Retrieval uses a hybrid strategy combining sparse and dense methods. BM25 sparse retrieval operates on `text_norm` via tsvector indexing (or ParadeDB pg_search for proper BM25 scoring), catching exact terminology, statutory citations, and formulaic language. HNSW indexing on pgvector provides approximate nearest-neighbor search on dense vectors, catching semantic similarity across different vocabulary. The two result sets are combined via reciprocal rank fusion. Every retrieved provision carries its full deterministic context—gate stack, amendment history, lineage trajectory, survival outcome—because the relational schema's foreign keys function as graph edges for multi-hop traversal: atom → bill → gate_events → committee_referral → congress → political_context. This traversal is SQL-native and requires no separate graph database.
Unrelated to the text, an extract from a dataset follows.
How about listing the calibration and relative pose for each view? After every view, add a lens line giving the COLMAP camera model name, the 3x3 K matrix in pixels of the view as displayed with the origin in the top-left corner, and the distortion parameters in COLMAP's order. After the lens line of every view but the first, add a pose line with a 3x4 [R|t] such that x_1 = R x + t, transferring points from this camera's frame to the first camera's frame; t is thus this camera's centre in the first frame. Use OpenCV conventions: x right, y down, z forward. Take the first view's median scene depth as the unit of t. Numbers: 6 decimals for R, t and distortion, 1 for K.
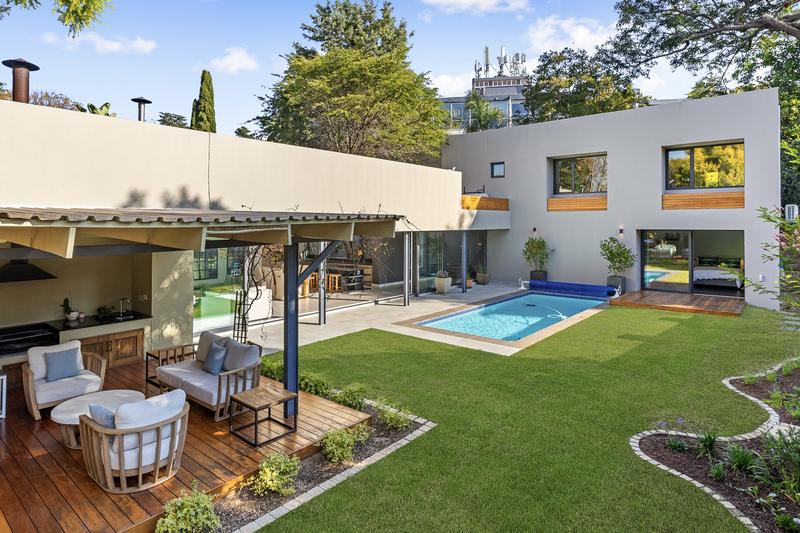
lens RADIAL K [[458.8, 0, 387.7], [0, 458.8, 215.8], [0, 0, 1]] dist [0.005540, -0.001051]
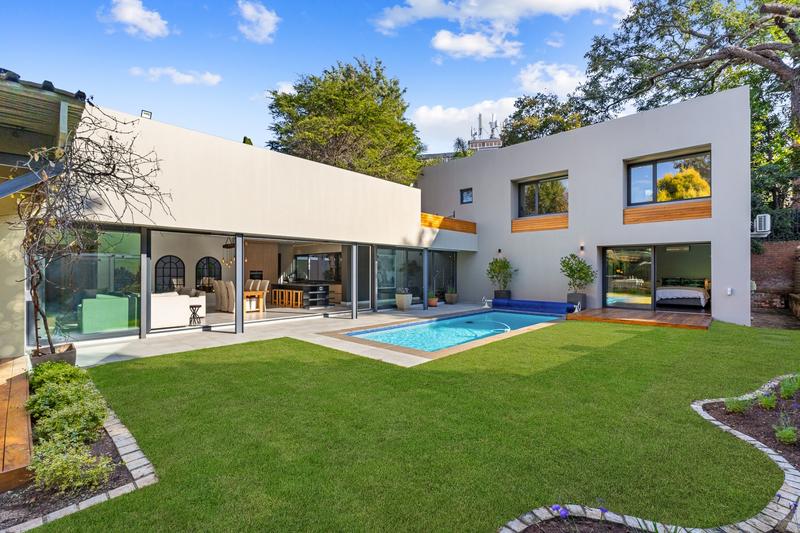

For predictive modeling, the feature space combines three categories. Structural features from the deterministic layer: detection context, gate position, amendment depth, vehicle type, bill gate density, overwrite ratio. Semantic features from the embedding layer: similarity to historically survived and historically stripped provisions, semantic distance from the rest of the bill, policy domain cluster membership. Congressional context features: majority margin, unified or divided government, Congress-level base rates, committee-specific patterns. Training data comes from historical provision-level outcomes via `text.atom_lineage` and `analysis.atom_diff`. Models estimate provision survival probability, procedural trajectory likelihoods, conference divergence rates, and vehicle absorption probability. The epistemic separation is maintained throughout: embeddings serve retrieval and prediction but never establish lineage or modify structural truth.
The fifteen-paper research agenda spans five clusters (institutional power, strategic behavior, temporal dynamics, computational law, applications) plus three cross-cutting methodological extensions (state legislatures, comparative legislatures, regulatory procedure). Each paper builds on specific layers of the core framework: Papers 1.1–1.3 rely primarily on the FSM and gate stacks; Papers 2.1–2.3 on textual lineage and vehicle classification; Papers 3.1–3.3 on temporal analysis of gate stacks, amendment topology, and vehicle patterns; Papers 4.1–4.3 on lineage graphs and cross-reference resolution; Papers 5.1–5.3 on the integrated framework including the embedding layer. The state legislature extension faces the greatest implementation challenge due to heterogeneous procedural rules and varying XML availability across 50 states. The regulatory procedure extension (modeling notice-and-comment rulemaking as a deterministic FSM) would extend the framework beyond the legislative branch entirely, enabling unified computational analysis of how policy moves from bill text through enacted statute to implemented regulation.